--- Start Excerpted passage ---

Rabu, 21 Agustus 2013

A ritual hat from the hands of Dayak Ngaju women

A ritual hat in the making
The large hats of the Dayak Ngaju people of Central Kalimantan are not just accessories to protect them from the sun or rain.

The hats, locally known as sapuyung, are also considered as adornments during ceremonies, which can protect the wearer from evil forces.

The sapuyung is taken from the Katingan dialect of Dayak Ngaju people who live along the Katingan River in central and southern Kalimantan.

“A sapuyung, is like a decoration in ceremonial events for the Ngaju people. The hats are not just aimed at humans but also for divinities or gods in their Kaharingan native religion,” said anthropologist Junita Arneld during Kalimantan’s Plaited Arts Festival in Jakarta recently.

The researcher and external collaborator for the Museum of Cultures in Lugano in Switzerland, who along with husband Paolo Maiullari conducted a 10-year research on sapuyung, explained that the large hats were divided into those for ceremonial purposes and those for working in the field.

For ceremonial use, the hats are called sapuyung dare — a hat that is decorated with a red motif, locally known as daren, and are worn during specific ceremonies; and, sapuyung meto, large ceremonial hats that are partially decorated with a red motif.

Dare means “woven” and refers to woven objects representing motifs on their entire surface which are produced by means of a special weaving technique interlacing red and plain bamboo strips. This kind of dare artwork is used only in the ceremonial sphere.

For working in the field, the large hats are called sapuyung ladang. The hats protect the heads of the wearers from sun and rain.

The ceremonies that require the large hats include tiwah or secondary burial ceremonies; marriage ceremonies; potong pantan or establishing boundaries between communities; nahunan or introduction ceremonies for a newborn into a community and into elements of the world; and mambuhul balaku untung or a prosperity and longevity ritual that concludes all ceremonies of the Ngaju traditions.

The Dayak Ngaju ritual hats.
The Dayak Ngaju ritual hats.
The red color, which is made naturally from jarenang or rattan fruit, is chosen because it represents the “water of life”, or blood, and it is also considered as a symbol of prosperity.  
The ceremonial hats are also made of bamboo as it is believed to offer protection.

--- End Excerpted passage ---
--- Start Data shown ---

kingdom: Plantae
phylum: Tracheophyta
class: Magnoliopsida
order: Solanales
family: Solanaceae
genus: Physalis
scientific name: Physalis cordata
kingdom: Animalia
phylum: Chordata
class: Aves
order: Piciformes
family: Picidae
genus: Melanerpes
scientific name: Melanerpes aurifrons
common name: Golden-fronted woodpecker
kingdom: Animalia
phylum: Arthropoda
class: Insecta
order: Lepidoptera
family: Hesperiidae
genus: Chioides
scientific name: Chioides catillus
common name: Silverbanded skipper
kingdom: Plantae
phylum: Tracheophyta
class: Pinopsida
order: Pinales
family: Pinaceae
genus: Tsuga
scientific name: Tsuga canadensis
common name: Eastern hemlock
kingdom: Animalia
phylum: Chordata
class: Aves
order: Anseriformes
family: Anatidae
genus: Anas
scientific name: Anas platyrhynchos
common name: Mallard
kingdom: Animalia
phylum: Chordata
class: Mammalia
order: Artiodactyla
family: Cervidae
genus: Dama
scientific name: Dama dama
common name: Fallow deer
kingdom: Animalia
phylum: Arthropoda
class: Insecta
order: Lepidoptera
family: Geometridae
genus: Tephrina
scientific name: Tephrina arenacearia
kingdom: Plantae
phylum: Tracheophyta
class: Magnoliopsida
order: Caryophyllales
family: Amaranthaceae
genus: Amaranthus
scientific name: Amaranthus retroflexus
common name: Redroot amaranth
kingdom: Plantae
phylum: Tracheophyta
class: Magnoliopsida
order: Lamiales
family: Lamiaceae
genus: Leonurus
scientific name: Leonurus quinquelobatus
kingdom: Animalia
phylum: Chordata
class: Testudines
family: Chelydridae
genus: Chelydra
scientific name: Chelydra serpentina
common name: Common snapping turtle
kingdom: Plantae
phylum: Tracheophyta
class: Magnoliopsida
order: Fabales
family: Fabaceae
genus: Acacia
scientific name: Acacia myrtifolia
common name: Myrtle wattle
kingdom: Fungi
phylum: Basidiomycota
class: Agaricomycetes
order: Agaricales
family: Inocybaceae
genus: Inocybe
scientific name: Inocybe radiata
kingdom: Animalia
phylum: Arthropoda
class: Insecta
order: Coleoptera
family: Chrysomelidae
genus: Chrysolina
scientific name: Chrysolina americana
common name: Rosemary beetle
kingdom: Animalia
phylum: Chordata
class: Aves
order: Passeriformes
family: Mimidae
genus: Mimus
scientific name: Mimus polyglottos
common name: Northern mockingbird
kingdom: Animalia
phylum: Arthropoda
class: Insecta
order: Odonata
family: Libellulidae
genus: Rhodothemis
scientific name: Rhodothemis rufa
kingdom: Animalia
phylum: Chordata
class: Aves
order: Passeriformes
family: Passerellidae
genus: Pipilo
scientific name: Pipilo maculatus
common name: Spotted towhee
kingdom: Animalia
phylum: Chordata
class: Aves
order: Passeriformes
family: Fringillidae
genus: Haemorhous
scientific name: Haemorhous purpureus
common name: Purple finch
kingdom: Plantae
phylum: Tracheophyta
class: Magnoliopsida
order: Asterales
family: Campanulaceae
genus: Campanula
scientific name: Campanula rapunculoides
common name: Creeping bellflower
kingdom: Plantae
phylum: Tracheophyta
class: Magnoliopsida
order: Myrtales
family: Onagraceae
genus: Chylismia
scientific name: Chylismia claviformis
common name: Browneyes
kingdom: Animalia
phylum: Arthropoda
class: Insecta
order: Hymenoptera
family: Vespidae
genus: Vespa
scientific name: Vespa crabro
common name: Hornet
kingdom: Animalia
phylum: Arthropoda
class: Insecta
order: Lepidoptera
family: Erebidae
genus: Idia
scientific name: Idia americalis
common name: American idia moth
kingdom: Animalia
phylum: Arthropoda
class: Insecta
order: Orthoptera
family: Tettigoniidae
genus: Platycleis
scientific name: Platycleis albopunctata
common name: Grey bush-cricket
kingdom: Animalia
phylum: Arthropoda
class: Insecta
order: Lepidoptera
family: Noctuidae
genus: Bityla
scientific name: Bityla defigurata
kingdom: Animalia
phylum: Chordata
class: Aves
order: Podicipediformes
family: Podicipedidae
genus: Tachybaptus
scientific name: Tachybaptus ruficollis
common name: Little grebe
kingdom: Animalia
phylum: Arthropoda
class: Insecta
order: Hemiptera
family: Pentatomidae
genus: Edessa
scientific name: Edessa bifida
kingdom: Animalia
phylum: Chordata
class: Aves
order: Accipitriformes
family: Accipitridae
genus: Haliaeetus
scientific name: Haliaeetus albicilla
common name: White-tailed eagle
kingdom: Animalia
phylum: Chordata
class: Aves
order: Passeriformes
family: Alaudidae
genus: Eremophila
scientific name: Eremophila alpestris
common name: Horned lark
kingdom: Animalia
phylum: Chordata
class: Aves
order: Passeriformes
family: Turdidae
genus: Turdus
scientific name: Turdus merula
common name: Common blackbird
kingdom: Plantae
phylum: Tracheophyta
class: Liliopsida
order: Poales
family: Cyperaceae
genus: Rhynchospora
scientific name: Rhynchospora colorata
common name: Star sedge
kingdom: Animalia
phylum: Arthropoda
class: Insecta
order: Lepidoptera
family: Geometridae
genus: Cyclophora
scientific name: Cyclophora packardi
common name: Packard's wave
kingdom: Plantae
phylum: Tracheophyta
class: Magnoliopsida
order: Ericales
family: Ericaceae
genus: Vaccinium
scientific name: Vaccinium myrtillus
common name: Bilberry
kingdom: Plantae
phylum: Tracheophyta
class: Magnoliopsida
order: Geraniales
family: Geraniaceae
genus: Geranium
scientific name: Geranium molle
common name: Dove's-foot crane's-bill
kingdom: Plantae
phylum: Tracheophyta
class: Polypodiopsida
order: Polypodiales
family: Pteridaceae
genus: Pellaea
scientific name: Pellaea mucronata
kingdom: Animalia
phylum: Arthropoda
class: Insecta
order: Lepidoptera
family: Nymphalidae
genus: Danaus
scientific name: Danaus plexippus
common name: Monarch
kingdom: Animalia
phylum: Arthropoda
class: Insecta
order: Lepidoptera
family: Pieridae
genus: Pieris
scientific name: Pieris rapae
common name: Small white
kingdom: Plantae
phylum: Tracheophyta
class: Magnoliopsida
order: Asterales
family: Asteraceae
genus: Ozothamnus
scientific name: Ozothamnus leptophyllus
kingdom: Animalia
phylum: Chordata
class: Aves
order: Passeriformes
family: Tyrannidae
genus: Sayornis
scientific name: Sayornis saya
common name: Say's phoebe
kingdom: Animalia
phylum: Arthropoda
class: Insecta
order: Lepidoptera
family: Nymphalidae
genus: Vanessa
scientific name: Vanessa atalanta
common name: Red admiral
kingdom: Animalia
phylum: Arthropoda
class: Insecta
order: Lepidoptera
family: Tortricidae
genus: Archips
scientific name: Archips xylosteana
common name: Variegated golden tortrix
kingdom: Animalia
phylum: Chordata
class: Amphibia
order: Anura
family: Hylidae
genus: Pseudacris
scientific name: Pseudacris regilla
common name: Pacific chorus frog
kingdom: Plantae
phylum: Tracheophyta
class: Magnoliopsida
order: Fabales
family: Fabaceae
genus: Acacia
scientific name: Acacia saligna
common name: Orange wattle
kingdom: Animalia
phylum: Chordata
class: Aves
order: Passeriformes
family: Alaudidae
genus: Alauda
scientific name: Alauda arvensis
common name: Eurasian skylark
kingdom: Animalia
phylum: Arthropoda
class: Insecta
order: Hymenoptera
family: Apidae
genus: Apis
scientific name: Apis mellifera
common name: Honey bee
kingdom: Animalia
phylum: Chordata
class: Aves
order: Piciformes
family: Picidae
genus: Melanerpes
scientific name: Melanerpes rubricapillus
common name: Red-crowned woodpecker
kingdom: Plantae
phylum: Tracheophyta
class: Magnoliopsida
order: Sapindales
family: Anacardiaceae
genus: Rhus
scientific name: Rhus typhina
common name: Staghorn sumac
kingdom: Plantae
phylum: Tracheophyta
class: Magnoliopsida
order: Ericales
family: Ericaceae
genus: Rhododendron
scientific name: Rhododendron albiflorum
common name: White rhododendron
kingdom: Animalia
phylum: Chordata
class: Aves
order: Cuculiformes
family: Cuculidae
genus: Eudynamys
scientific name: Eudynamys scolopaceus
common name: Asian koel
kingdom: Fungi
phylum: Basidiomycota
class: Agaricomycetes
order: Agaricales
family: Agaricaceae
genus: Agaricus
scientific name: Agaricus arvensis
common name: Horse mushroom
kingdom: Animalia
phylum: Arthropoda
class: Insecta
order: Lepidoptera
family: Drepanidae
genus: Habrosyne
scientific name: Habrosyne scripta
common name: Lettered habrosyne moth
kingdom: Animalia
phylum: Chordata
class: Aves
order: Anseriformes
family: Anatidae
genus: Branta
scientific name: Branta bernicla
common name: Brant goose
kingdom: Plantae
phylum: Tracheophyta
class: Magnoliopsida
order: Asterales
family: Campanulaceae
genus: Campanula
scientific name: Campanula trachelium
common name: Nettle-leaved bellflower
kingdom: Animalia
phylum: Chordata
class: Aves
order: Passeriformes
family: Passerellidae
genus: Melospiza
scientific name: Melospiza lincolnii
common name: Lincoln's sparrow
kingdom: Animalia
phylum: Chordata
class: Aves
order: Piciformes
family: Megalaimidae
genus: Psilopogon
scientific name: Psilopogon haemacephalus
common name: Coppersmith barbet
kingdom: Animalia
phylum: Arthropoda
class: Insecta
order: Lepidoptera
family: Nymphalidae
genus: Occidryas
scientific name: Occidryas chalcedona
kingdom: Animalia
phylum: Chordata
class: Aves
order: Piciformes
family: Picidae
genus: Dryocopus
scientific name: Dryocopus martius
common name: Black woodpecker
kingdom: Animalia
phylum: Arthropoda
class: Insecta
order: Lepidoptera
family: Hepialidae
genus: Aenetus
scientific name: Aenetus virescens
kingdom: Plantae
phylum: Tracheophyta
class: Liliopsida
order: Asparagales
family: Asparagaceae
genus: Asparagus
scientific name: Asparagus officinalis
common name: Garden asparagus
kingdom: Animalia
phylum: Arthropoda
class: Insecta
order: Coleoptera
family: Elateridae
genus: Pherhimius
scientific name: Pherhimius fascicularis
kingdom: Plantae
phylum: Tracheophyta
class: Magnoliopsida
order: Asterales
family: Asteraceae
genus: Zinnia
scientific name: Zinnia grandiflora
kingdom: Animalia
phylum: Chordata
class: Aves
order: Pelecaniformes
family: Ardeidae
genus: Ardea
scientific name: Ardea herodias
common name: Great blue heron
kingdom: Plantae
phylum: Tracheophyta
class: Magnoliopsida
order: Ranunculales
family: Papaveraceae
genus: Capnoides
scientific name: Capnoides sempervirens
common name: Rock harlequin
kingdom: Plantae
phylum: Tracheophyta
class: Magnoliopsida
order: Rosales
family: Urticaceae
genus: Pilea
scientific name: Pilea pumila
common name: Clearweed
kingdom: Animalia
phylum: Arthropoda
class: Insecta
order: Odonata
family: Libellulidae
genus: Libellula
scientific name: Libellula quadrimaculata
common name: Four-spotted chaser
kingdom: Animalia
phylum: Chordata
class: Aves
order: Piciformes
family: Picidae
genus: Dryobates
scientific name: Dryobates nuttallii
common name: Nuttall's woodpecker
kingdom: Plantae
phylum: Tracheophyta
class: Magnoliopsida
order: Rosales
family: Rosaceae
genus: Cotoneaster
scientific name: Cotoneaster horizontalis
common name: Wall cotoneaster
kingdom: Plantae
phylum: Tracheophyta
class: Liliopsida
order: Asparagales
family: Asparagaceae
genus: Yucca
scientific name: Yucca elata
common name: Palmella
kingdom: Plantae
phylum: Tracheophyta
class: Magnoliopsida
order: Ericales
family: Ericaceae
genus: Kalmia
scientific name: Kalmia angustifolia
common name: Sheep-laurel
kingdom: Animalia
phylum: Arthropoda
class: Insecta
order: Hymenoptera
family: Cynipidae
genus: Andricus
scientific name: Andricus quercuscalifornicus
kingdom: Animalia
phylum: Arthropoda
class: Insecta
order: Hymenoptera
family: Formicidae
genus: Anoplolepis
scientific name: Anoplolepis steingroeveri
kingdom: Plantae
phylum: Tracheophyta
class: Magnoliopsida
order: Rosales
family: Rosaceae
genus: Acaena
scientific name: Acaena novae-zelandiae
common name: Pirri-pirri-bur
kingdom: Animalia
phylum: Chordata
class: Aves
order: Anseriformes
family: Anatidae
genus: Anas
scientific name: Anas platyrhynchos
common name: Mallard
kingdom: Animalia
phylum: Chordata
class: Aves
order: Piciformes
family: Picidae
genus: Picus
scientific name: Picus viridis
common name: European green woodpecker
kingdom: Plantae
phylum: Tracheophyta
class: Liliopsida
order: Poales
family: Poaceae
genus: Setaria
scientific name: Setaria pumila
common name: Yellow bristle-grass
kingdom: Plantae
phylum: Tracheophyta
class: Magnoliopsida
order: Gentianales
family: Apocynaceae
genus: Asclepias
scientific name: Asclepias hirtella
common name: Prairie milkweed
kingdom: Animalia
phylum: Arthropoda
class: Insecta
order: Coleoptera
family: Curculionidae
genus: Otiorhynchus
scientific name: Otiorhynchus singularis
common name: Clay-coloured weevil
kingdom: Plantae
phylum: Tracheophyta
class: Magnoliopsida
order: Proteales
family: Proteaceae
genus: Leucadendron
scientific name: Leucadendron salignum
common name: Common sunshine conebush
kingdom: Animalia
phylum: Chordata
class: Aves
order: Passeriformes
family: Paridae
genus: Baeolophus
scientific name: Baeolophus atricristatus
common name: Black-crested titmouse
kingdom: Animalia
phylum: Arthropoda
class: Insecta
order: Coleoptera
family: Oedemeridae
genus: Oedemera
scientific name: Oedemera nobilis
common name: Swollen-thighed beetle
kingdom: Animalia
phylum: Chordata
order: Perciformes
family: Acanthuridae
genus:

--- End Data shown ---

§ **Exercise instructions**
Copy the passage on sapuyung hats word for word, from "The hats, locally" to "in the field.". The rows are unrelated material and should be treated apart from the text.

§ **The answer**
The hats, locally known as sapuyung, are also considered as adornments during ceremonies, which can protect the wearer from evil forces.

The sapuyung is taken from the Katingan dialect of Dayak Ngaju people who live along the Katingan River in central and southern Kalimantan.

“A sapuyung, is like a decoration in ceremonial events for the Ngaju people. The hats are not just aimed at humans but also for divinities or gods in their Kaharingan native religion,” said anthropologist Junita Arneld during Kalimantan’s Plaited Arts Festival in Jakarta recently.

The researcher and external collaborator for the Museum of Cultures in Lugano in Switzerland, who along with husband Paolo Maiullari conducted a 10-year research on sapuyung, explained that the large hats were divided into those for ceremonial purposes and those for working in the field.